• [PROBLEM DETAILS]
Only the lines from the beginning of the data through the one with "AND COWS GAME" belong in the answer, each retyped exactly, with pictures left out.

··· SUPPLIED RECORDS ···

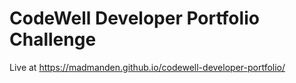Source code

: # CodeWell Developer Portfolio Challenge

Live at https://madmanden.github.io/codewell-developer-portfolio/

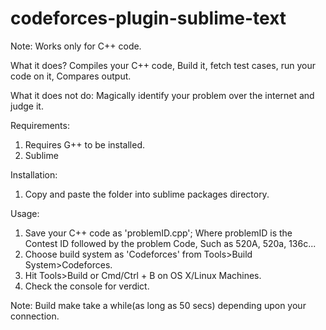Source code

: # codeforces-plugin-sublime-text

Note: Works only for C++ code.

What it does?
Compiles your C++ code, Build it, fetch test cases, run your code on it, Compares output.

What it does not do:
Magically identify your problem over the internet and judge it.

Requirements:
1. Requires G++ to be installed.
2. Sublime 

Installation:
1. Copy and paste the folder into sublime packages directory.

Usage:
1. Save your C++ code as 'problemID.cpp'; Where problemID is the Contest ID followed by the problem Code, Such as 520A, 520a, 136c...
2. Choose build system as 'Codeforces' from Tools>Build System>Codeforces.
3. Hit Tools>Build or Cmd/Ctrl + B on OS X/Linux Machines.
4. Check the console for verdict.

Note: Build make take a while(as long as 50 secs) depending upon your connection. 
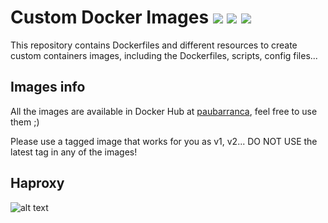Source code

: # Custom Docker Images ![](https://img.shields.io/github/stars/paubarranca/docker-images) ![](https://img.shields.io/github/forks/paubarranca/docker-images) ![](https://img.shields.io/github/release//paubarranca/docker-images)

This repository contains Dockerfiles and different resources to create custom containers images, including the Dockerfiles, scripts, config files... 

## Images info

All the images are available in Docker Hub at [paubarranca](https://hub.docker.com/?namespace=paubarranca), feel free to use them ;)

Please use a tagged image that works for you as v1, v2... DO NOT USE the latest tag in any of the images!

## Haproxy

![alt text](https://i2.wp.com/blog.ichasco.com/wp-content/uploads/2017/06/compose-1-1.png?resize=453%2C261&ssl=1)
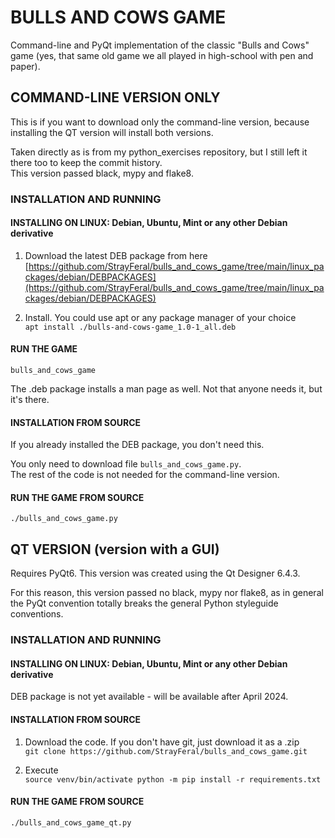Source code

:# BULLS AND COWS GAME
Command-line and PyQt implementation of the classic "Bulls and Cows" game (yes, that same old game we all played in high-school with pen and paper).


## COMMAND-LINE VERSION ONLY
This is if you want to download only the command-line version, because installing the QT version will install both versions.

Taken directly as is from my python_exercises repository, but I still 
left it there too to keep the commit history.  
This version passed black, mypy and flake8.

### INSTALLATION AND RUNNING
#### INSTALLING ON LINUX: Debian, Ubuntu, Mint or any other Debian derivative
1. Download the latest DEB package from here
[https://github.com/StrayFeral/bulls_and_cows_game/tree/main/linux_packages/debian/DEBPACKAGES](https://github.com/StrayFeral/bulls_and_cows_game/tree/main/linux_packages/debian/DEBPACKAGES)

2. Install. You could use apt or any package manager of your choice  
`apt install ./bulls-and-cows-game_1.0-1_all.deb`

#### RUN THE GAME

`bulls_and_cows_game`

The .deb package installs a man page as well. Not that anyone needs it, but it's there.

#### INSTALLATION FROM SOURCE
If you already installed the DEB package, you don't need this.

You only need to download file `bulls_and_cows_game.py`.  
The rest of the code is not needed for the command-line version.

#### RUN THE GAME FROM SOURCE
`./bulls_and_cows_game.py`


## QT VERSION (version with a GUI)
Requires PyQt6. This version was created using the Qt Designer 6.4.3.

For this reason, this version passed no black, mypy nor flake8, as 
in general the PyQt convention totally breaks the general Python 
styleguide conventions.

### INSTALLATION AND RUNNING
#### INSTALLING ON LINUX: Debian, Ubuntu, Mint or any other Debian derivative
DEB package is not yet available - will be available after April 2024.

#### INSTALLATION FROM SOURCE
1. Download the code. If you don't have git, just download it as a .zip  
`git clone https://github.com/StrayFeral/bulls_and_cows_game.git`

2. Execute  
`source venv/bin/activate
python -m pip install -r requirements.txt`

#### RUN THE GAME FROM SOURCE
`./bulls_and_cows_game_qt.py`
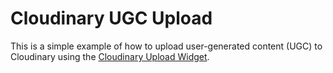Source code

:# Cloudinary UGC Upload

This is a simple example of how to upload user-generated content (UGC) to Cloudinary using the [Cloudinary Upload Widget](https://cloudinary.com/documentation/upload_widget).
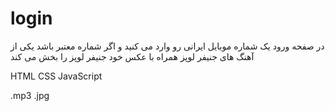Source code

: # login
در صفحه ورود یک شماره موبایل ایرانی رو وارد می کنید و اگر شماره معتبر باشد یکی از آهنگ های جنیفر لوپز همراه با عکس خود جنیفر لوپز را بخش می کند

HTML
CSS
JavaScript

.mp3
.jpg
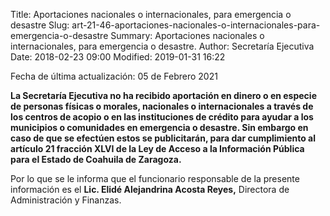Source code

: Title: Aportaciones nacionales o internacionales, para emergencia o desastre
Slug: art-21-46-aportaciones-nacionales-o-internacionales-para-emergencia-o-desastre
Summary: Aportaciones nacionales o internacionales, para emergencia o desastre.
Author: Secretaría Ejecutiva
Date: 2018-02-23 09:00
Modified: 2019-01-31 16:22


Fecha de última actualización: 05 de Febrero 2021

**La Secretaría Ejecutiva no ha recibido aportación en dinero o en especie de personas físicas o morales, nacionales o internacionales a través de los centros de acopio o en las instituciones de crédito para ayudar a los municipios o comunidades en emergencia o desastre. Sin embargo en caso de que se efectúen estos se publicitarán, para dar cumplimiento al artículo 21 fracción XLVI de la Ley de Acceso a la Información Pública para el Estado de Coahuila de Zaragoza.**

Por lo que se le informa que el funcionario responsable de la presente información es el **Lic. Elidé Alejandrina Acosta Reyes,** Directora de Administración y Finanzas.
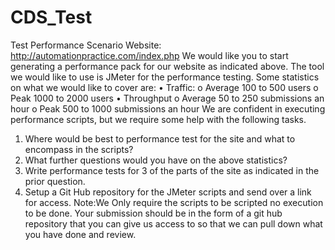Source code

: # CDS_Test
Test Performance Scenario
Website: http://automationpractice.com/index.php
We would like you to start generating a performance pack for our website as indicated above. The tool we would like to use is JMeter for the performance testing. Some statistics on what we would like to cover are:
•	Traffic:
o	Average 100 to 500 users
o	Peak 1000 to 2000 users
•	Throughput
o	Average 50 to 250 submissions an hour
o	Peak 500 to 1000 submissions an hour
We are confident in executing performance scripts, but we require some help with the following tasks.
1.	Where would be best to performance test for the site and what to encompass in the scripts?
2.	What further questions would you have on the above statistics?
3.	Write performance tests for 3 of the parts of the site as indicated in the prior question.
4.	Setup a Git Hub repository for the JMeter scripts and send over a link for access.
Note:We Only require the scripts to be scripted no execution to be done.
Your submission should be in the form of a git hub repository that you can give us access to so that we can pull down what you have done and review.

···

• [YOUR SOLUTION]
Source code

: # CodeWell Developer Portfolio Challenge

Live at https://madmanden.github.io/codewell-developer-portfolio/

Source code

: # codeforces-plugin-sublime-text

Note: Works only for C++ code.

What it does?
Compiles your C++ code, Build it, fetch test cases, run your code on it, Compares output.

What it does not do:
Magically identify your problem over the internet and judge it.

Requirements:
1. Requires G++ to be installed.
2. Sublime 

Installation:
1. Copy and paste the folder into sublime packages directory.

Usage:
1. Save your C++ code as 'problemID.cpp'; Where problemID is the Contest ID followed by the problem Code, Such as 520A, 520a, 136c...
2. Choose build system as 'Codeforces' from Tools>Build System>Codeforces.
3. Hit Tools>Build or Cmd/Ctrl + B on OS X/Linux Machines.
4. Check the console for verdict.

Note: Build make take a while(as long as 50 secs) depending upon your connection. 
Source code

: # Custom Docker Images ![](https://img.shields.io/github/stars/paubarranca/docker-images) ![](https://img.shields.io/github/forks/paubarranca/docker-images) ![](https://img.shields.io/github/release//paubarranca/docker-images)

This repository contains Dockerfiles and different resources to create custom containers images, including the Dockerfiles, scripts, config files... 

## Images info

All the images are available in Docker Hub at [paubarranca](https://hub.docker.com/?namespace=paubarranca), feel free to use them ;)

Please use a tagged image that works for you as v1, v2... DO NOT USE the latest tag in any of the images!

## Haproxy

![alt text](https://i2.wp.com/blog.ichasco.com/wp-content/uploads/2017/06/compose-1-1.png?resize=453%2C261&ssl=1)
Source code

:# BULLS AND COWS GAME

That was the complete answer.